Virtual Power vs Power Meter FTP

power-meter

#1

Hello Folks, Hopefully this sparks some healthy & fun discussion:

The painful reality: My power meter FTP ramp test results are Significantly Lower than my my virtual power. I did a ramp test this week with 2 computers running TR, 1 using my new Vectors & the other using good ol’ Virtual Power. The Power meter FTP was 190 & the Virtual Power was 265.

The back story: I just bought my first power meter (Garmin vector 3) after using Trainer Road’s virtual power for roughly 1 year. FWIW, I’m on a cyclops super magneto pro & I was using Garmin speed & cadence sensors. Now I had read that one should expect a drop in power when switching to an actual power meter… But i was a little disheartened to see that my virtual power “big gains” from 190-265 over the past year were probably not all that real.

Now I’ve kind of accepted that I’m a significantly worse cyclist than I thought. Just curious what others experience with the difference between virtual power & power meter results.


#2

I wouldn’t worry about it. You are what you are and you’re trying to improve.

Now you have the same power indoors and out you’ve got the best setup.


#3

Does it really make a difference? I trained for a couple of years with virtual power and had a ridiculous figure for my FTP. Retested when I got a power meter and the result was much different. The important thing is that the figure is consistent and you’re training at the right intensity. Be that 400W or 200W. And that change does not make you a significantly worse cyclist, nor negate any gains you’d made while training with vitual power.


#4

I think you are thinking about this incorrectly. Those gains were absolutely real! You are just using a different, more accurate method to assess power now. So you got a ton stronger over the past year - you built your FTP up to 190 on an accurate power meter - this just means you started lower than that a year ago


#5

Yup. Gains are gains.

Look at the same “ruler” and measure the delta on that one only. To that end, look at the percentages between your start and end point. That delta is a REAL way to measure the gains.

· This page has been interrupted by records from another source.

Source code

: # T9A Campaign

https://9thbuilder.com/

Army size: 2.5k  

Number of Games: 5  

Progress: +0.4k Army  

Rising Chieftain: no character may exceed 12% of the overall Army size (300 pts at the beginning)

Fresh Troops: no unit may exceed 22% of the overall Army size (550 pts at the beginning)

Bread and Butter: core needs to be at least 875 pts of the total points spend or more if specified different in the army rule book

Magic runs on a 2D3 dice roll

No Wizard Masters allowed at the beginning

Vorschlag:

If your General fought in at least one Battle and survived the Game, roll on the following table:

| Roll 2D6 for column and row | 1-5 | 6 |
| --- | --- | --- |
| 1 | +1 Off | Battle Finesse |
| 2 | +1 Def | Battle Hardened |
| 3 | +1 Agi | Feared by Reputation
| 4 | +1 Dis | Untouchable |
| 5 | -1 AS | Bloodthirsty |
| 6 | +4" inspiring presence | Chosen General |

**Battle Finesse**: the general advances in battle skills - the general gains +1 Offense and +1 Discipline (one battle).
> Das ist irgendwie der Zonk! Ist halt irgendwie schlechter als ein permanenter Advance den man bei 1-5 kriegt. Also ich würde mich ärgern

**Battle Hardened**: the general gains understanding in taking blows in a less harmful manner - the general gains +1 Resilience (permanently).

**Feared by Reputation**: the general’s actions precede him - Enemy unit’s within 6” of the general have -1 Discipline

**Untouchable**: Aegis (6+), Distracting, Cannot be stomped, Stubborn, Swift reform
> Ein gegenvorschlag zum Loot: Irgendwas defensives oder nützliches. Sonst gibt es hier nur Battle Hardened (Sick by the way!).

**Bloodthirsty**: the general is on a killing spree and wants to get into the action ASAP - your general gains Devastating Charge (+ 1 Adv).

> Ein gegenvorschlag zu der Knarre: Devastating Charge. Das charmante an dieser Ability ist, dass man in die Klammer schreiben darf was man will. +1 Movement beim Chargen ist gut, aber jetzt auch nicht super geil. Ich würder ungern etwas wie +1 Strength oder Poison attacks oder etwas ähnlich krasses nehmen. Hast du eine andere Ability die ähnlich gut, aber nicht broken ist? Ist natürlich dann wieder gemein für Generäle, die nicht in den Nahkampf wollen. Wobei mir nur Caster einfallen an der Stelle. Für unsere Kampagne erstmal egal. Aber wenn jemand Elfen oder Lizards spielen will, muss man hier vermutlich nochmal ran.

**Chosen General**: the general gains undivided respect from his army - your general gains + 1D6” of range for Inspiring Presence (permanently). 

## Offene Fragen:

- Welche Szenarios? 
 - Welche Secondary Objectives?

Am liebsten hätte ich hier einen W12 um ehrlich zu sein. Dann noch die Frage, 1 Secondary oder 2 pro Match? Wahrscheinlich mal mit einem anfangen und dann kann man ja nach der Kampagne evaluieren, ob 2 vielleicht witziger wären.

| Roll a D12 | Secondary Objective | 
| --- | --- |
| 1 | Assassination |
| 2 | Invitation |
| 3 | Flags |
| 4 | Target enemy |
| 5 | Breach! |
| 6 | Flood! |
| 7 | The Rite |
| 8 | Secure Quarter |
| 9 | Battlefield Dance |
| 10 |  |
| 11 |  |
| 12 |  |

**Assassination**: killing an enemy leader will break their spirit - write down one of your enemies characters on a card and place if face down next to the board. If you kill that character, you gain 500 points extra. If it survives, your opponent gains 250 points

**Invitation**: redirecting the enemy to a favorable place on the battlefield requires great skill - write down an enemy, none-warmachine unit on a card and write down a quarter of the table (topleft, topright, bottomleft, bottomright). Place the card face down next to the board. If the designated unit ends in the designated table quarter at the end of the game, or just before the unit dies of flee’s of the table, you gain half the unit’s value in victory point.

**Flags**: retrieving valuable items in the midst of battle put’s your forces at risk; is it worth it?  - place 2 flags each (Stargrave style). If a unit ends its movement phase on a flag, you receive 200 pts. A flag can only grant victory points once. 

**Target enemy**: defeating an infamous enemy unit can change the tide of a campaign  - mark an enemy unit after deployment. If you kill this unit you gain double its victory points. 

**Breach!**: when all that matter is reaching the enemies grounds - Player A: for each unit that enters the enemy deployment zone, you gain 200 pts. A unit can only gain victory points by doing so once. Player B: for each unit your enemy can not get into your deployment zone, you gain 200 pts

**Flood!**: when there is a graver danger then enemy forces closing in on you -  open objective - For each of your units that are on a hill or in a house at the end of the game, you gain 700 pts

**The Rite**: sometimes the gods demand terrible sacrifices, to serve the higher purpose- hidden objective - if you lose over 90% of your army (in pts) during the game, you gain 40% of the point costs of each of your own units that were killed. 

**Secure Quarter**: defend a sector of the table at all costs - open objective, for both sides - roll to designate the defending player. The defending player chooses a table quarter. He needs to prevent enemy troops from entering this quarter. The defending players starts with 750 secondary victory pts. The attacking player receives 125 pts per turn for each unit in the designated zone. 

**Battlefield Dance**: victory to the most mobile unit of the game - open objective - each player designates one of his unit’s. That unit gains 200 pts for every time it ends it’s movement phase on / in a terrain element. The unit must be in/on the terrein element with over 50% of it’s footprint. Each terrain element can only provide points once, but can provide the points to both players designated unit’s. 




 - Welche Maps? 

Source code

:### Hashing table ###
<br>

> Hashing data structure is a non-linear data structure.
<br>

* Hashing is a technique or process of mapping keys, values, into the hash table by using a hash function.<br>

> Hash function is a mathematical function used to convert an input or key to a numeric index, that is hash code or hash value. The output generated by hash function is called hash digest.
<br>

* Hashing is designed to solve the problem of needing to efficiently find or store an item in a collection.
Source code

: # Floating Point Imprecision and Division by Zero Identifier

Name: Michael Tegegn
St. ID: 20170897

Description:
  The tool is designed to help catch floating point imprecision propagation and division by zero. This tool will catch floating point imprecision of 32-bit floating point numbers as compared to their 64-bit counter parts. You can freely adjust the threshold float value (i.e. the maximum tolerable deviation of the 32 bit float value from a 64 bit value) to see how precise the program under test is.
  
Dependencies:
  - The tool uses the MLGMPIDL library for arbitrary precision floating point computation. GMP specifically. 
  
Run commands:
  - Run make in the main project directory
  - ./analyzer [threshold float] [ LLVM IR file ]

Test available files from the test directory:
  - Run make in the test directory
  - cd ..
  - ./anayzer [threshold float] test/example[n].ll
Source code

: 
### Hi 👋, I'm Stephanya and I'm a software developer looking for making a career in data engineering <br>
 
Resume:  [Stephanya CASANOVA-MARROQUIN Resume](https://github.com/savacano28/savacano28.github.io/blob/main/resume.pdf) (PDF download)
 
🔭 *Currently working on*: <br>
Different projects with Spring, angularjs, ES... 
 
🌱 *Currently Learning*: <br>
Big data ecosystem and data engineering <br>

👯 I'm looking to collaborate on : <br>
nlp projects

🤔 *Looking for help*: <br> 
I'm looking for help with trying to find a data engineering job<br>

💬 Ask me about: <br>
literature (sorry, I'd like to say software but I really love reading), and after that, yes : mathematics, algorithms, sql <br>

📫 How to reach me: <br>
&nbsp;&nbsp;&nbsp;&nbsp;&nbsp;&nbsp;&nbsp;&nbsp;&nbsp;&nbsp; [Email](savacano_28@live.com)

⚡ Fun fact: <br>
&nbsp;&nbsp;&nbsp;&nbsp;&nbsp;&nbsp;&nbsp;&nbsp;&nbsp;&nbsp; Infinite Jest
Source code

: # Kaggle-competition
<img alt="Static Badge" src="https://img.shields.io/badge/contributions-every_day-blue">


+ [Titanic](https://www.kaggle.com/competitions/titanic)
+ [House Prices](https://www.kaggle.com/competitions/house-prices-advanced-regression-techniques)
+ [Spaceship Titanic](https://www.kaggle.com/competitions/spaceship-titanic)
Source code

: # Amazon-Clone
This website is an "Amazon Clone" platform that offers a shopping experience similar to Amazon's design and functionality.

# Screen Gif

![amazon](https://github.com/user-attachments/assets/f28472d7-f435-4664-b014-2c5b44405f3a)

Having a more accurate (true to life number) is nice, but not necessarily any better. One of the only advantages of real power vs virtual power is the ability to compare to other riders with similarly accurate equipment.

Having said that, DON’T do it :stuck_out_tongue:
Focus on your own training, and gains relative your own starting point. Try to resist the temptation to measure yourself against others. It really doesn’t help much and can lead to poor choices in some cases.


#6

Wow- Thanks all for the therapy session! Hopefully this is helpful for others when they drop $$ on a power meter & have buyers remorse for similar reasons lol.

But in all seriousness, thanks for the encouragement!


#7

No need for remorse. The common mistake is to take virtual power for more than it is. Sadly, since we still call them watts, people often consider them the same as a PM wattage. Sometimes they are, but often they are not.

So, ignore the past values as they are irrelevant in an absolute sense, but the percentage gains are still what matter.

Take your new power meter, run a Ramp Test (or your other FTP test preference), and use that value as your new baseline. Use that new FTP and measure against it in the future to see your continued progress.

The simple idea is that you just swapped measuring sticks. It might as well be like thinking you switched out an old Imperial tool with a new style Metric tool. They both measured stuff, but with different values.


#8

The other benefit of real power is in having faster response to output, virtual power is dreadful for short power work.